Shortly after he ascended the throne, the king hired agricultural scientists to explore the entire country and find what would grow best in different parts of the country. Then he turned the desert areas where nothing would grow into solar and wind farms (built by Moroccan peasants under guidance by its scientists). The sandy transitional soil, they discovered, was perfect for superior olive trees, a plant not native to Morocco. And in the scrub areas, argan trees flourished (whose berries—the cultivation of which is almost entirely Moroccan—can be used for cooking and massage oil and many other products), and the foothills where the nomads summered, it turned out, were perfect for apple orchards.
So the king planted apple orchards in the foothills and built a town nearby of apartment buildings with running water and electricity and modern appliances. When the town was ready for occupancy and the trees were bearing apples, the government sent sociologists into the mountains to move the nomads into their new homes, and teach them how to use those appliances, and turn the apple orchards into a business that would be easier for them than their nomadic lifestyle in these unsteady times.
The families moved in and the elders continued to tend their sheep on the hillsides and fields outside the town while the kids went to school. But after a week the elders stopped returning from the fields at night. The town was noisy and crowded and they couldn’t sleep indoors (even though there were multiple rooms and bedrooms in the apartments, families tended to live and sleep in one room, inside of which they sometimes raised a tent, leaving the extra rooms empty). They were used to having the stars as their clocks and calendars, as well as their roofs. Living in nature, everything made sense. Indoors, it was impossible to tell the time, every object had several shadows which confused them, voices became shrill, and even the smallest sound bounced and echoed off the walls, giving them headaches. And the electric light fought with the dark and pushed it into the shadows. This was unnatural. There would be consequences if Nature was overturned.
The kids, however, preferred the town and their new friends. They liked going to school every day rather than sitting under a bush in the hot sun while the livestock grazed. In a nomad’s life, there were no books, no computers, no TV sets, and very few personal possessions. Everything they owned had to be carried from place to place. But these artificial communities had enough kids to play full-squad soccer every day after school. And they had fields and not desert to play on. So when the elders made a decision to return to the wild, many of their children chose to stay behind, and there were large communities of children staying with older children.

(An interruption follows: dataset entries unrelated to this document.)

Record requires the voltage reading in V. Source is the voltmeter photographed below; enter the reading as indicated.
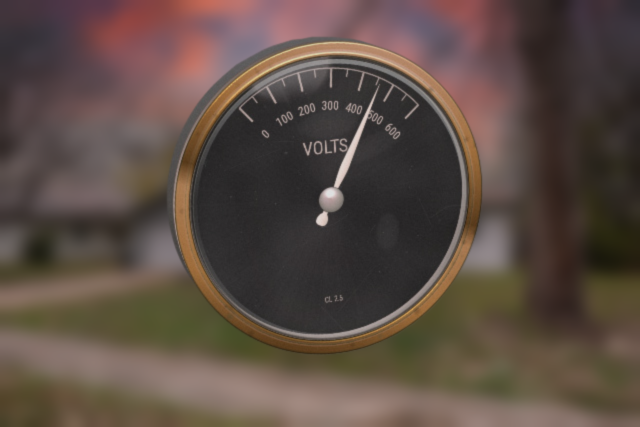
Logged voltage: 450 V
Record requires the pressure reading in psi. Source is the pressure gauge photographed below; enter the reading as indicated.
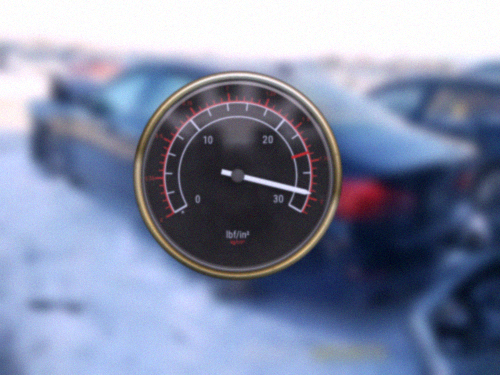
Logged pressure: 28 psi
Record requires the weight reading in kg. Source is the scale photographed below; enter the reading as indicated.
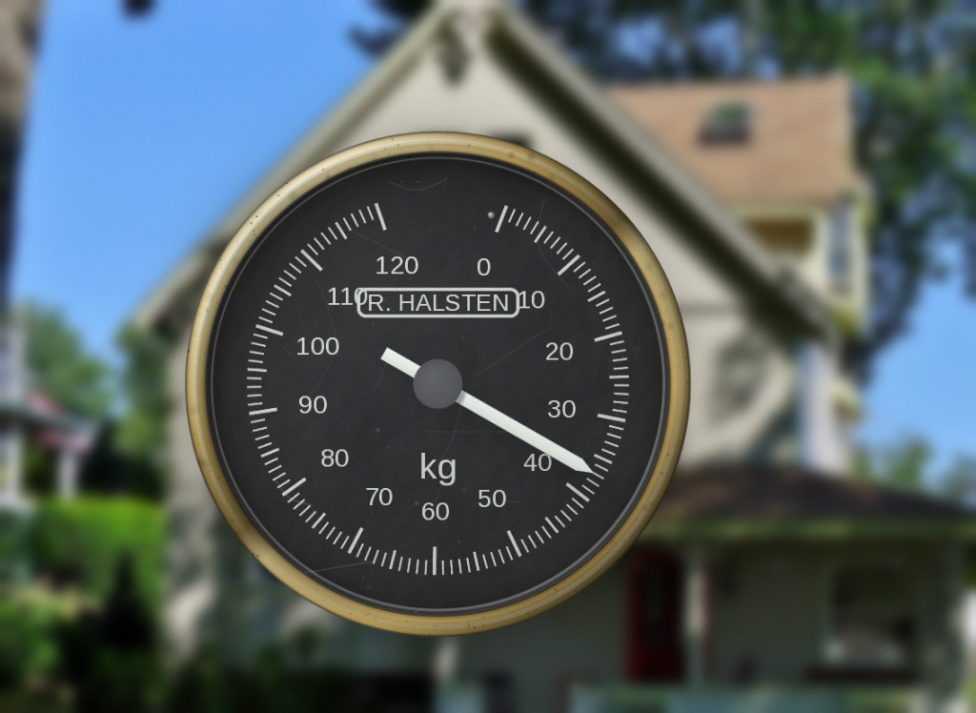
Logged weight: 37 kg
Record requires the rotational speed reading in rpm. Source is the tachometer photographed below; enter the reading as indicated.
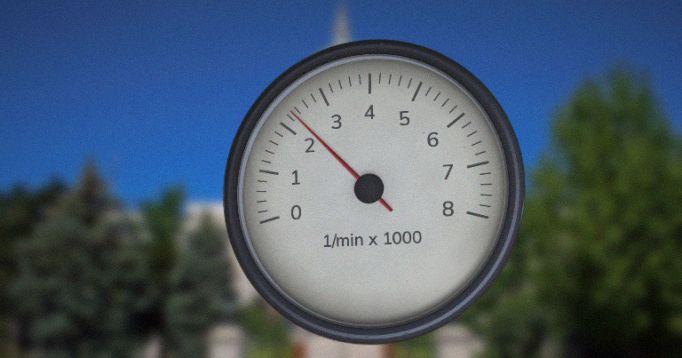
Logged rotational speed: 2300 rpm
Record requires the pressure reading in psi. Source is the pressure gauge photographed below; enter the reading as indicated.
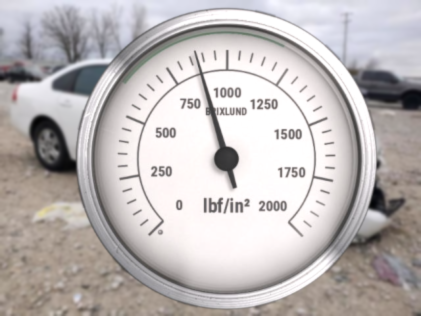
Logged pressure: 875 psi
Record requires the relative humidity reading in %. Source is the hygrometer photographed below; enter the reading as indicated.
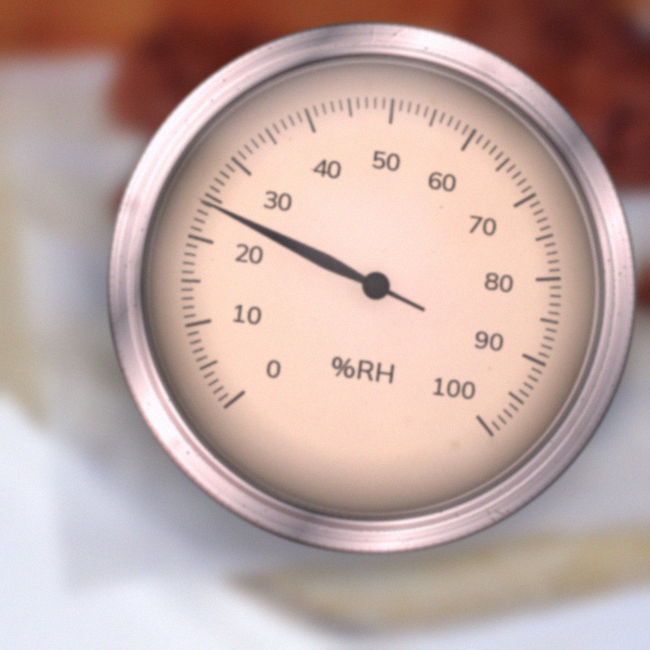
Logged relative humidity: 24 %
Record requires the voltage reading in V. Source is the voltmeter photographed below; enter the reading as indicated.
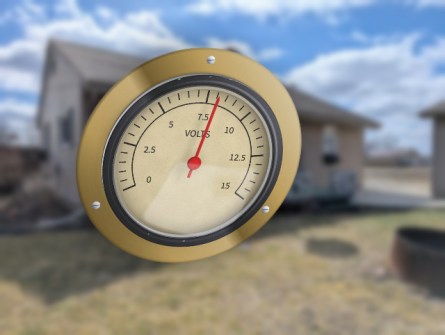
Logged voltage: 8 V
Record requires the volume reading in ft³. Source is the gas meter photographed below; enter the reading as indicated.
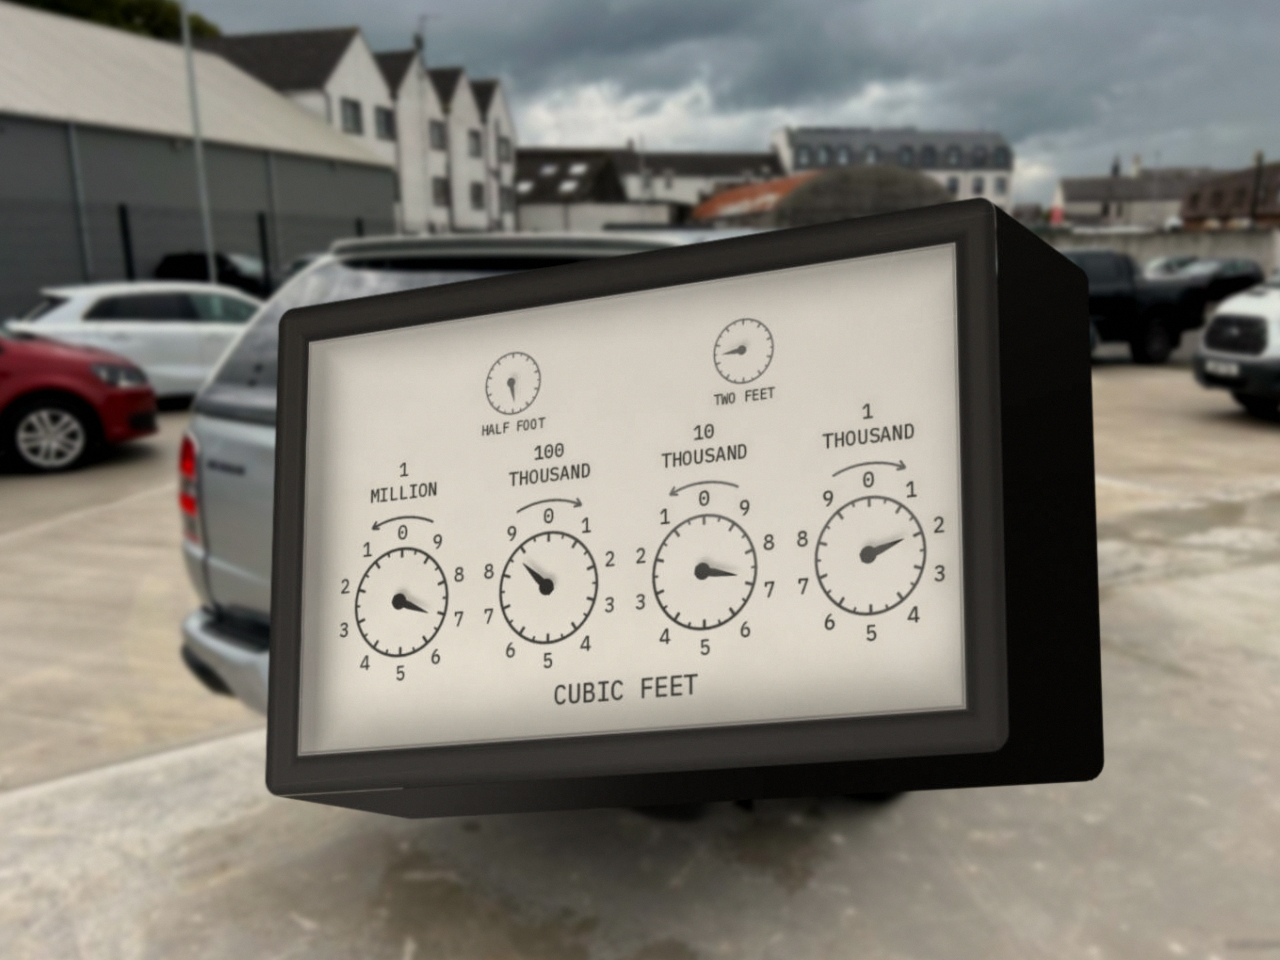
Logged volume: 687200 ft³
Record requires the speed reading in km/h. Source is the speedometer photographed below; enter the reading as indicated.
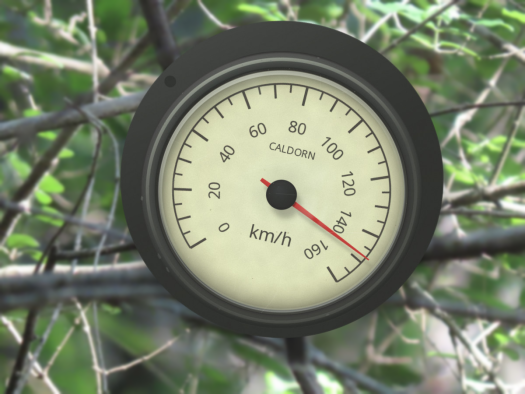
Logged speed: 147.5 km/h
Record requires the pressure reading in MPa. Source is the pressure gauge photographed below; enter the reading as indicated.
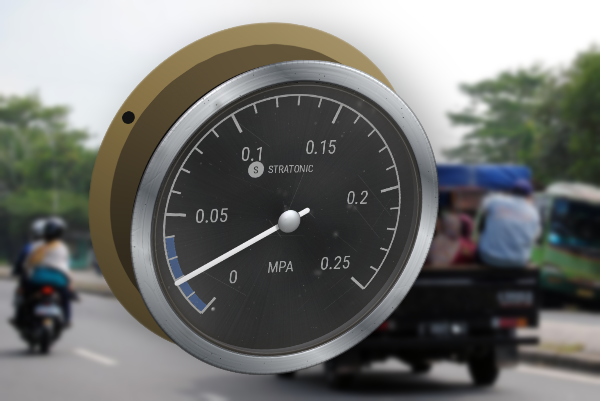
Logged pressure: 0.02 MPa
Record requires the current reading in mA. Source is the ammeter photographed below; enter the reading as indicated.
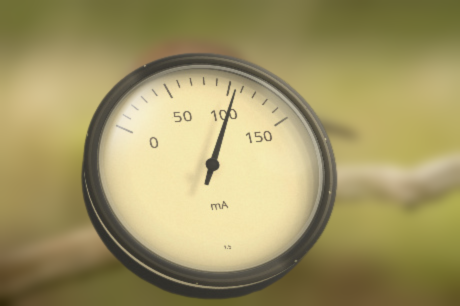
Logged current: 105 mA
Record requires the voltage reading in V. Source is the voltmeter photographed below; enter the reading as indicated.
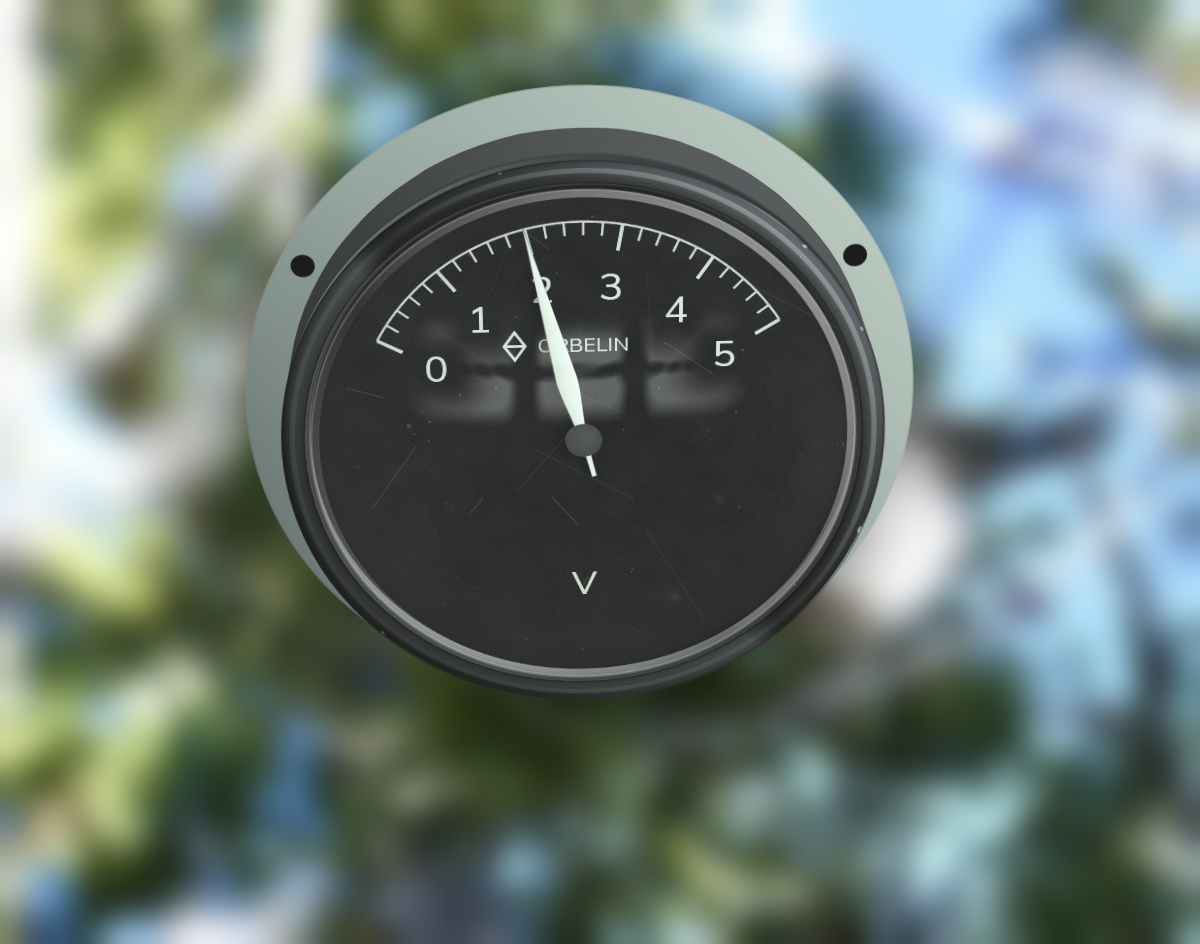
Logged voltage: 2 V
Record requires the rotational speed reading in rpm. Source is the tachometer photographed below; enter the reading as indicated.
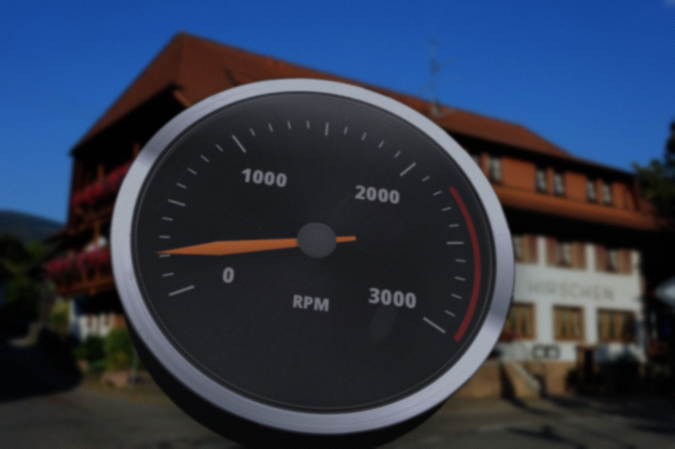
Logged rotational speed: 200 rpm
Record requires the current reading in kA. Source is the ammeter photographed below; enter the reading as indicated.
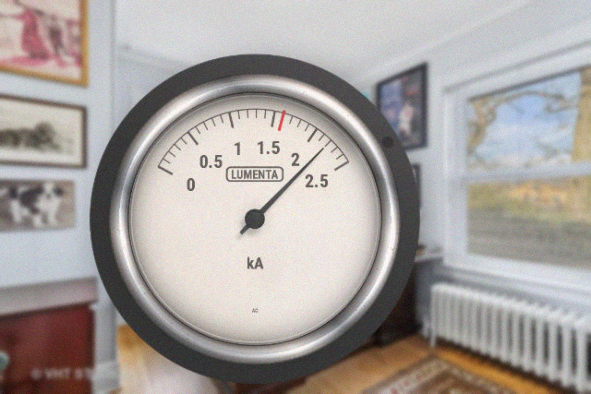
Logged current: 2.2 kA
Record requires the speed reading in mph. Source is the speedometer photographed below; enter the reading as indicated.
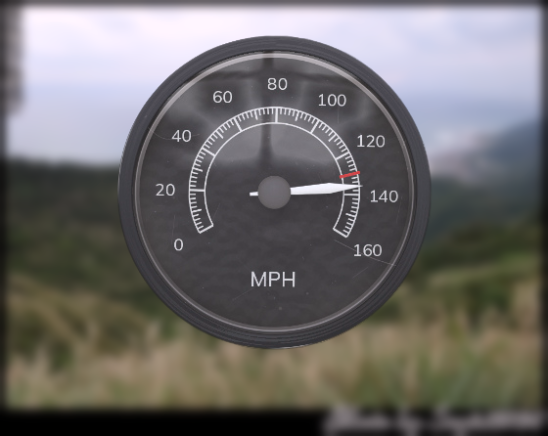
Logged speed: 136 mph
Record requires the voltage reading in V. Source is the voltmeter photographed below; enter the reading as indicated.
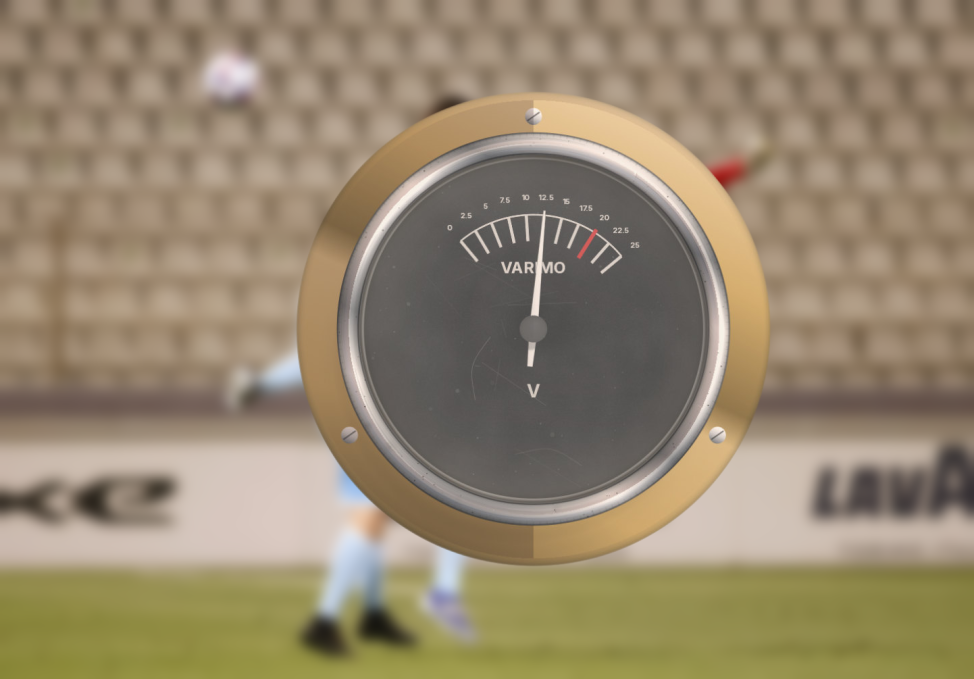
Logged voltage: 12.5 V
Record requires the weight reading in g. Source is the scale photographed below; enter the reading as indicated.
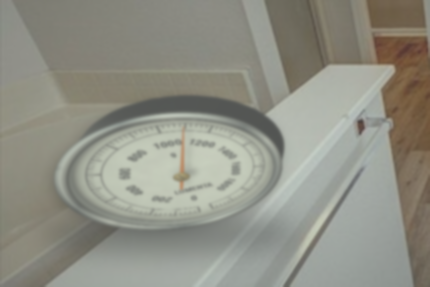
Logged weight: 1100 g
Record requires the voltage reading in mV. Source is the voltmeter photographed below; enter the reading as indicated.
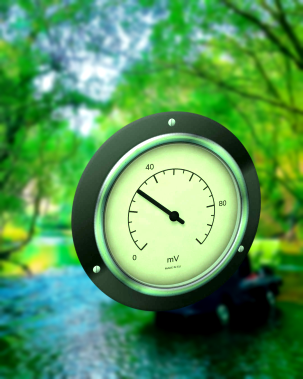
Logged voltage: 30 mV
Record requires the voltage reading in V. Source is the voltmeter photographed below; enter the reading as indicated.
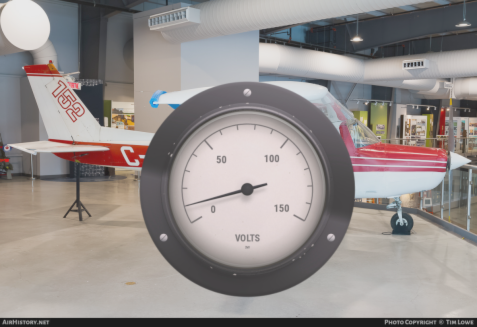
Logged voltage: 10 V
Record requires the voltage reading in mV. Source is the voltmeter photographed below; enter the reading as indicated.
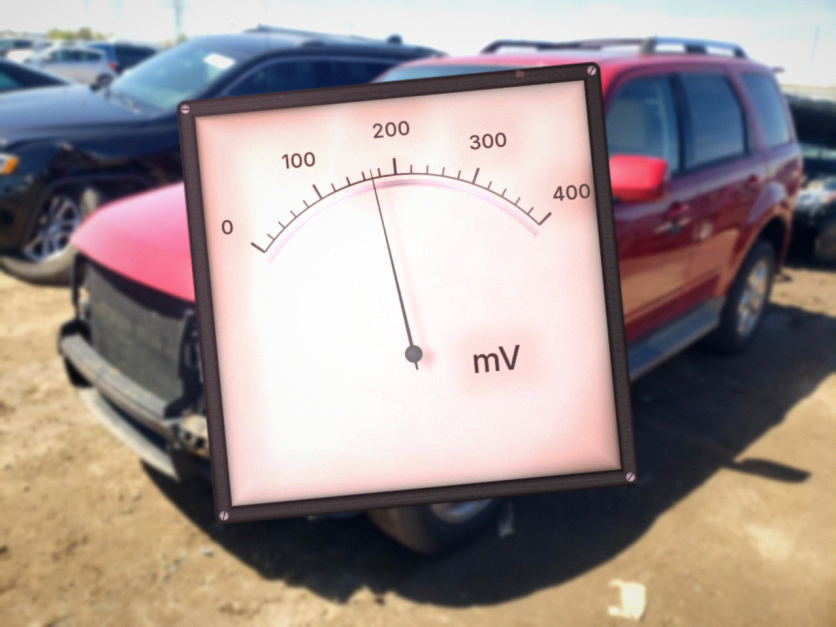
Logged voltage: 170 mV
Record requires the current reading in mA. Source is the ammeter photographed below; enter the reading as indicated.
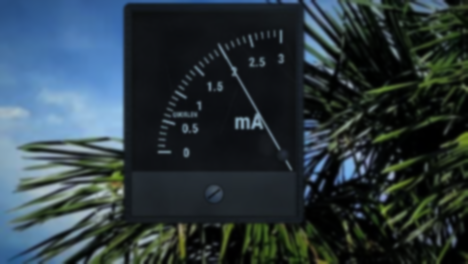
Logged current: 2 mA
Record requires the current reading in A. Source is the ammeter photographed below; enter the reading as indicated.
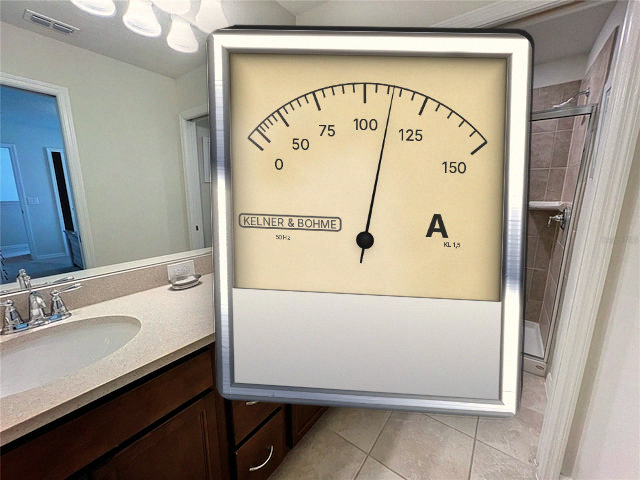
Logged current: 112.5 A
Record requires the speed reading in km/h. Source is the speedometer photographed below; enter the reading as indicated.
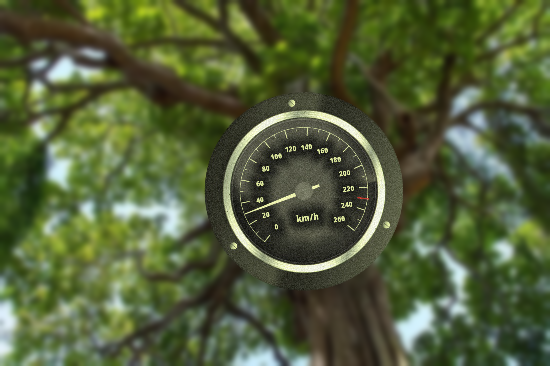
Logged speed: 30 km/h
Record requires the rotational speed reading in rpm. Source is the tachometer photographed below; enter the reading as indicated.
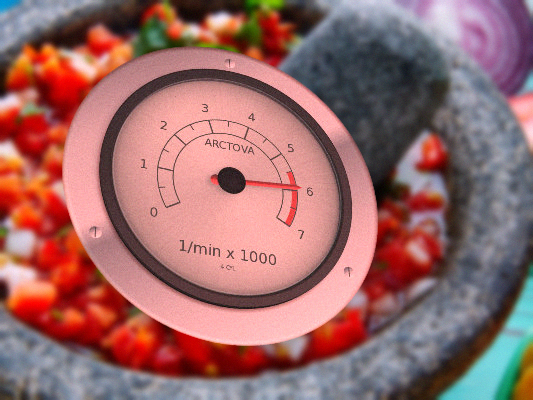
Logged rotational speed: 6000 rpm
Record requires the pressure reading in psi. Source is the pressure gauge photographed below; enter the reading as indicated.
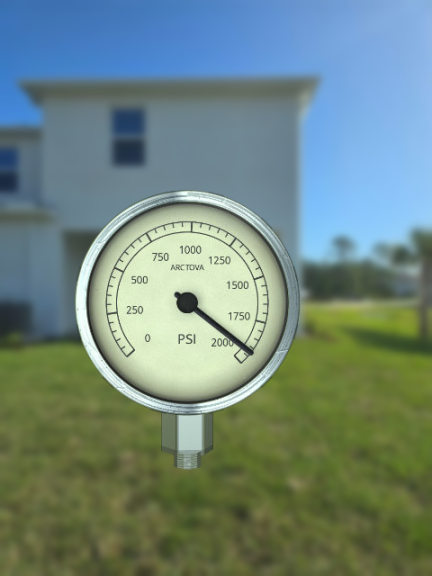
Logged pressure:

At the same time, the first apple harvest was rapidly approaching and the social workers were concerned that none of their ideas about how to create a business had been set in motion by the villagers. But the government had been advertising the coming apple harvest in every newspaper for weeks and on the Saturday morning they predicted would be the best for harvesting apples, there was a line of cars on both sides of the mountains, toward Casablanca and toward Tangiers. As each car entered the town, they were greeted by one of the women, and each open hand would be given a bag and pointed toward the orchard. On the way out of town, each car would be stopped and one of the men would weigh the bag and collect the money.
Now the nomads had wads of cash, but what does a nomad need money for? Twice a year they take some of their flock into a city, sell them, take the money and buy what they need for the next six months. The only real change was that soon the nomads who had money were renting trucks instead of walking to and from the city with their livestock, and later some families even bought a truck and rented it out when it was not in use.
In a traditional Berber household, only the eldest man can handle money. The patriarch would often hide it without telling anyone—even his eldest son—where it was hidden. As they aged and grew physically weaker, they would often come to believe that it was only their control over this hidden fortune that gave them any power in their household, and they would often take the location of the hidden money to their graves. This brought into being an entirely new form of psychic—a spirit guide who would help families locate the hidden cash for a percentage of the take.